Wayzata’s Fly Feet Running Offers High-intensity Training for Athletes of All Kinds

In the world of exercise and fitness, high-intensity interval training (HIIT) has become, well, a hit. A body of recent scientific research has shown HIIT to be the most effective way to burn fat, improve endurance and build strength. It’s more effective and time-efficient than, say, taking a half-hour to run three miles.

High-intensity interval training is what Fly Feet Running is all about. Entrepreneur Kristin Shane opened her first Fly Feet exercise studio in downtown Minneapolis in the fall of 2016, and her second location opened a few months ago in the Promenade of Wayzata.

Shane, an Indiana native who moved to the Twin Cities 12 years ago with her husband, Ben, has combined an entrepreneurial spirit with the love of running she’s cultivated for the past 20 years.
 
Her interest in entrepreneurship goes back even farther than that, to sixth grade, when she watched her father start a successful manufacturing business “at our kitchen table,” she says. “I’ve always been excited about starting my own business, and always had some kind of business plan in the works,” Shane says. She started thinking about the business that became Fly Feet in 2014 and left her job as a vice president of merchandise (for beauty and personal care products) at Target Corp. in 2015.

Shane, who has run close to 20 marathons, saw a market opening for a new approach to personal fitness. Forty-two million Americans identify themselves as runners, “the biggest contingent of people who identify with any one sport,” she says. And 80 percent of runners deal with some type of injury within a year, Shane says, partly because “no one actually teaches you how to run.
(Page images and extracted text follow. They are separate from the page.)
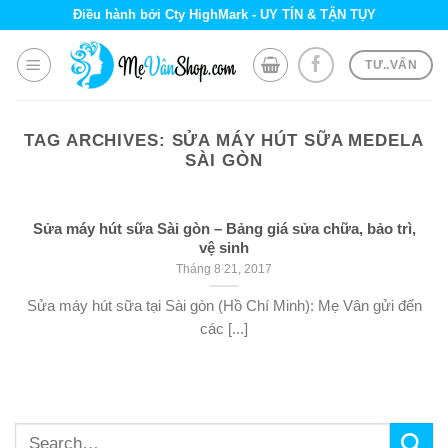
Skip
Điều hành bởi Cty HighMark - UY TÍN & TẬN TỤY
to
content
TƯ..VẤN
TAG ARCHIVES:
SỬA MÁY HÚT SỮA MEDELA
SÀI GÒN
Sửa máy hút sữa Sài gòn – Bảng giá sửa chữa, bảo trì,
vệ sinh
Tháng 8 21, 2017
Sửa máy hút sữa tại Sài gòn (Hồ Chí Minh): Mẹ Vân gửi đến
các [...]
A lot of runners go out on long, slow runs and tend to get hurt, but don’t get any faster.” She enlisted exercise physiologist  Aaron Leventhal, a former Minnesota Thunder soccer player and former strength coach for the Minnesota Wild, to design a program including short, high-intensity bursts of sprinting, with strength and flexibility training. “We’re not just for runners; we’re for anyone who is looking to get fit,” Shane says.

The workouts are designed “with a lot of specificity around how people move, and how different exercises work together to make you fitter. The classes are designed to deliver results. We create programming centered around this idea of intensity, which can be a scary word for people. But you, the client, are in the driver’s seat, making decisions,” Shane says.

Frank Millo has been looking forward to the opening of Fly Feet’s Wayzata facility for some time. Since late 2016, he’s been getting up at 5:30 a.m. and driving downtown from his Medina home to participate in classes, before driving to work in Plymouth. A former defensive tackle at the University of St. Thomas, Millo says Fly Feet offers “probably the toughest workout I’ve ever done, and the most rewarding ... doing a lot of push-ups, pull-ups, front squats and burpees. It’s a very time-efficient, one-hour class, and they have phenomenal coaches,” he says. “Because the coaches are so good, the class winds up being a lot of the same people, all running and sweating together, everybody in the same boat. It’s rewarding because there’s no way you can push yourself that hard on your own.” The combination of exercise and nutrition advice from coaches has helped Millo lose more than 50 pounds in a year.

Laura Docherty, a former high school and University of Minnesota cross country and track competitor, has been
a coach at Fly Feet for over a year.

“What I like about the approach is that it’s accessible for everyone,” she says. “We never tell people what speed to run or what weight to pick, or tell them how they should feel. It’s my job to get them to try new things, get them to a new place, every time they come in. The people I meet are so hardworking, regardless of whether they consider themselves runners or not. I’ve never been in such an awesome community.”

In the high-intensity workouts, class members are pushed to run as fast as they can, or do as many pushups, lunges or other exercises as they can in a minute. Each result is written in chalk on the floor behind the treadmill, so participants can try to improve their results each time they try. Three coaches guide each class through the exercises, and “make sure people are moving well, so they don’t get hurt,” Shane says. She and Fly Feet seem to have found a terrific niche in the competitive fitness industry, but Shane is staying humble and practical. “Our ambition is to inspire people to chase the best version of themselves,” she says.